Examining Therapeutic Targets for Kidney Disease

By Laurie Fickman


Stuart E. Dryer
Stuart E. Dryer, co-director of the renal course at the UH College of Medicine, is working to identify potential new therapeutic targets for chronic kidney disease.

Among the primary forms of kidney disease, focal segmental glomerulosclerosis (FSGS) is the most common and is marked by high circulating levels of the suPAR protein (soluble urokinase-type plasminogen activator receptor). In the past year, high serum suPAR levels have also been found to predict kidney and multiple organ failure in hospitalized patients with COVID-19. 

“FSGS is a particularly insidious kidney disease. In many patients, it inexorably leads to kidney failure and we don't have much to offer to stop it, and worse still, in many patients it recurs after a kidney transplant, leading to failure of the transplanted kidney,” said Stuart E. Dryer, co-director of the renal course at the UH College of Medicine and Moores Professor of biology and biochemistry.

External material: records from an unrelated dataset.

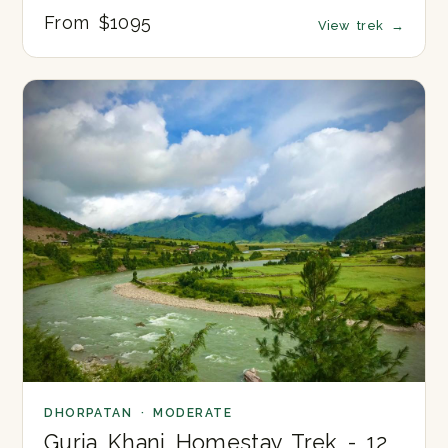
From $1095
View trek
→
DHORPATAN · MODERATE
Gurja Khani Homestay Trek - 12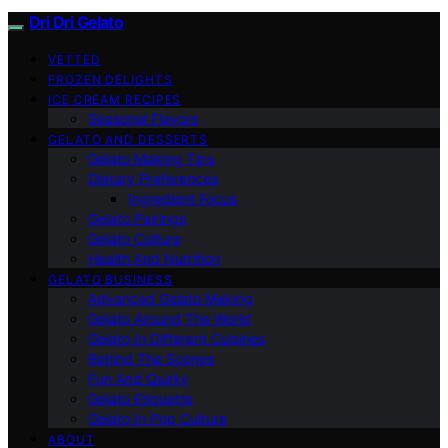
Dri Dri Gelato
VETTED
FROZEN DELIGHTS
ICE CREAM RECIPES
Seasonal Flavors
GELATO AND DESSERTS
Gelato Making Tips
Dietary Preferences
Ingredient Focus
Gelato Pairings
Gelato Culture
Health And Nutrition
GELATO BUSINESS
Advanced Gelato Making
Gelato Around The World
Gelato In Different Cuisines
Behind The Scenes
Fun And Quirky
Gelato Etiquette
Gelato In Pop Culture
ABOUT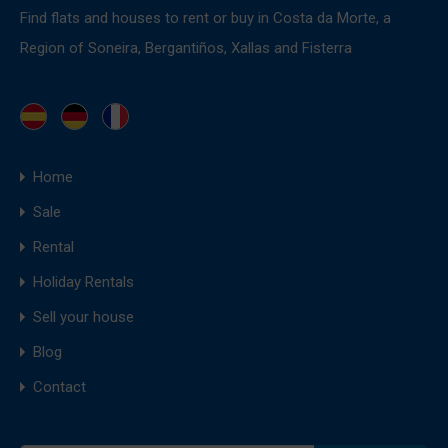
Find flats and houses to rent or buy in Costa da Morte, a
Region of Soneira, Bergantiños, Xallas and Fisterra
Home
Sale
Rental
Holiday Rentals
Sell your house
Blog
Contact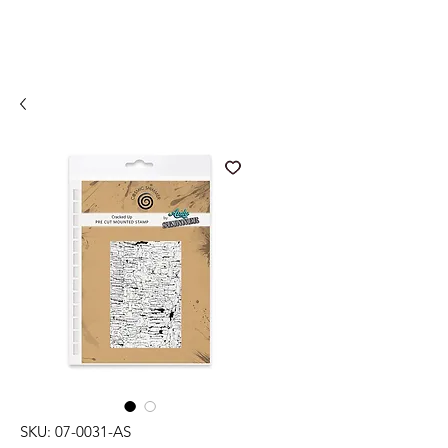
SKU: 07-0031-AS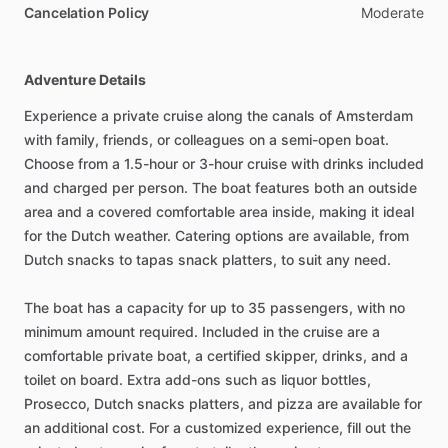
Cancelation Policy
Moderate
Adventure Details
Experience a private cruise along the canals of Amsterdam
with family, friends, or colleagues on a semi-open boat.
Choose from a 1.5-hour or 3-hour cruise with drinks included
and charged per person. The boat features both an outside
area and a covered comfortable area inside, making it ideal
for the Dutch weather. Catering options are available, from
Dutch snacks to tapas snack platters, to suit any need.
The boat has a capacity for up to 35 passengers, with no
minimum amount required. Included in the cruise are a
comfortable private boat, a certified skipper, drinks, and a
toilet on board. Extra add-ons such as liquor bottles,
Prosecco, Dutch snacks platters, and pizza are available for
an additional cost. For a customized experience, fill out the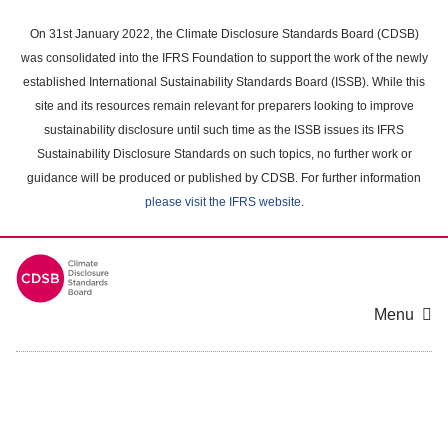
Skip
to
On 31st January 2022, the Climate Disclosure Standards Board (CDSB)
main
was consolidated into the IFRS Foundation to support the work of the newly
content
established International Sustainability Standards Board (ISSB). While this
area
site and its resources remain relevant for preparers looking to improve
sustainability disclosure until such time as the ISSB issues its IFRS
Sustainability Disclosure Standards on such topics, no further work or
guidance will be produced or published by CDSB. For further information
please visit the IFRS website
.
Menu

Dryer is working to identify potential new therapeutic targets for chronic kidney disease, especially focal segmental glomerulosclerosis, and his first place to look is the suPAR protein. 

Increased suPAR levels in blood induce oxidative stress in the glomeruli, the tiny filtering units within the kidney, and release oxygen-free radicals that attack cell membranes and disrupt ion channels, causing a rise in calcium levels inside the cell. In many conditions, high suPAR levels have bad prognostic indications.  

“Basically, if you are sick and your serum suPAR levels are high, you’re in trouble,” said Dryer. To block the actions of suPAR, he is examining a drug that has already undergone clinical trials for unrelated conditions, including Alzheimer’s disease. A $1.4 million grant from the National Institute of Diabetes and Digestive and Kidney Diseases supports his work. 

“It started as a very lucky guess actually, but we’ve shown it in a dish, that we can take isolated cells and if we treat them with suPAR they develop oxidative stress and if we add this drug, that doesn’t happen,” said Dryer.  

Dryer’s other favorite target is an ion channel protein called TRPC6 (Transient Receptor Potential Cation Channel Subfamily C Member 6). Excessive activation of TRIPC6 causes FSGS and suPAR greatlyg increases the activity of TRPC6.   

“My lab has shown the suPAR and TRPC6 are connected to one another,” said Dryer. “If you add suPAR to cells, TRPC6 becomes more active,” said Dryer. “Now we need to understand better how TRPC6 actually works in relevant kidney cells.”